According to Acta Sanctorum, of unknown origin, but attributed to Ambrose by the 17th century hagiographer Jean Bolland, Sebastian was from Gallia Narbonensis in southeast France who was a student in Milan. In 283, Sebastian entered the army in Rome under Emperor Carinus to assist enlisted Christians. Because of his courage he became one of the captains of the Praetorian Guard under Diocletian and Maximian, who were unaware that he was a Christian.
Although Sebastian had concealed his faith, in 286 was found out. Diocletian commanded that he be bound to a stake so that archers from Mauritania could shoot arrows at him. The archers shot at him until he was full of arrows, and left him there for dead. Miraculously, the arrows did not kill him. Irene of Rome, the widow of Castulus (who had been converted by Sebastian and martyred by Diocletian), went to retrieve his body to bury it, and discovered he was still alive. So she brought him back to her house and nursed him back to health.
Sebastian later stood on a route where Diocletian was to pass and harangued him for his cruelties against Christians. Diocletian who had presumed Sebastian to be dead was greatly astonished and gave orders for him to be seized and beaten to death with cudgels. His body was thrown into the common sewer, but a pious woman, called Lucina, who was visited by Sebastian in a vision, had it quietly removed, and buried in the catacombs at the entrance of the cemetery of Calixtus, where the Basilica of St. Sebastian (San Sebastiano fuori le mura) now stands.

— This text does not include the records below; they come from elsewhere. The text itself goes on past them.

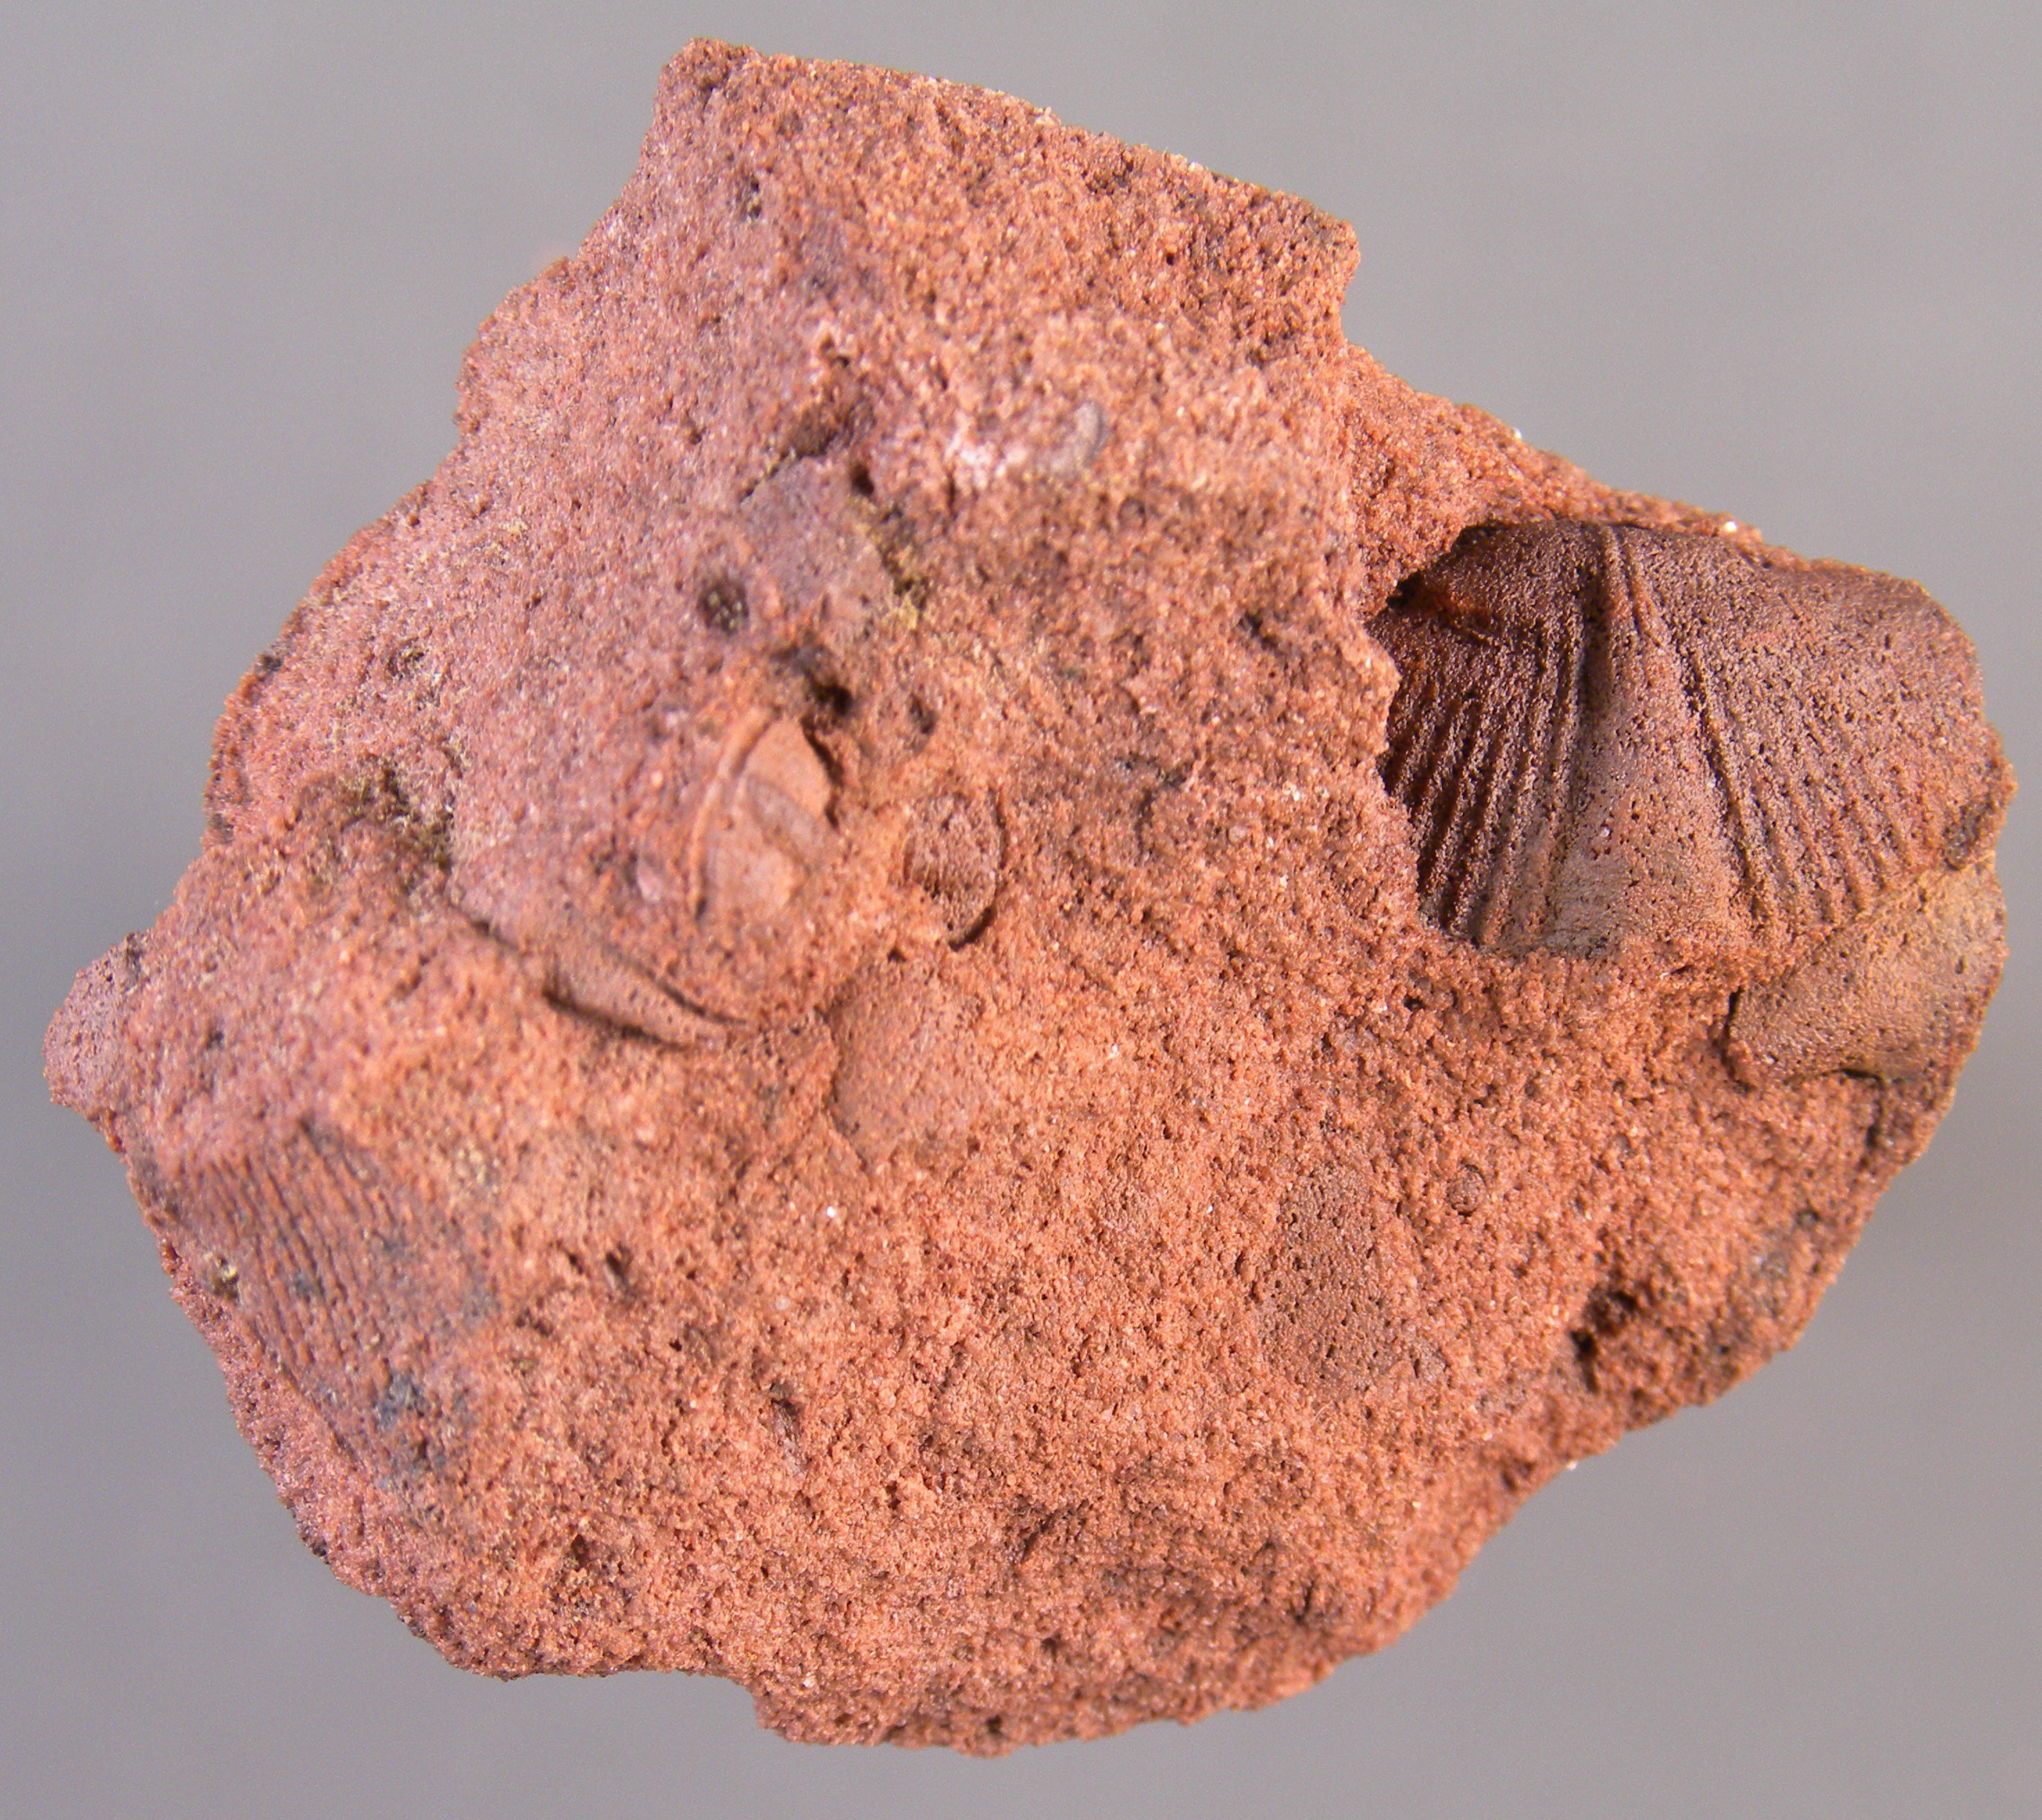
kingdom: Animalia
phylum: Arthropoda
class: Trilobita
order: Phacopida
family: Acastidae
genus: Acastava
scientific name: Acastava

The church was rebuilt in the 1610s under the patronage of Scipione Borghese. St. Ado, Eginard, Sigebert, and other contemporary authors relate that, in the reign of Louis Debonnair, Pope Eugenius II gave the body of St. Sebastian to Hilduin, Abbot of St. Denys, who brought it into France, and it was deposited at Saint Medard Abbey, at Soissons, on the 8th of December 826.
Sebastian’s cranium was brought to the town of Ebersberg (Germany) in 934. A Benedictine abbey was founded there and became one of the most important pilgrimage sites in southern Germany. It is said the silver-encased cranium was used as a cup in which to present wine to the faithful during the feast of Saint Sebastian.
During the Middle Ages, Sebastian was a popular saint, particularly because he was invoked against outbreaks of the plague. But in modern times his popularity has waned. His attempted execution by arrows has been an enduring artistic subject down to the present, however.
Numerous towns and regions are named for Saint Sebastian, so you could pick a recipe from any one of them. I’ve chosen two seasonal soups from the region of Milan because it was Sebastian’s home for a while, and because I live nearby. Zuppa di porri e bietole (leek and Swiss chard soup) is easy to make, and a warming dish at this time of year. Leeks and chard are plentiful right now in northern Italy. Wash the vegetables thoroughly, chop them coarsely, and poach them in rich chicken stock. Done !! Some people add cooked rice for substance.
Zupp alla pavese is also a simple dish, but is considered very elegant. Take 2 slices of day-old bread and fry them in a mix of olive oil and butter until golden. Place them in a shallow bowl and crack an egg over each slice. Pour in boiling stock which will lightly cook the eggs. Top with freshly grated Parmesan cheese.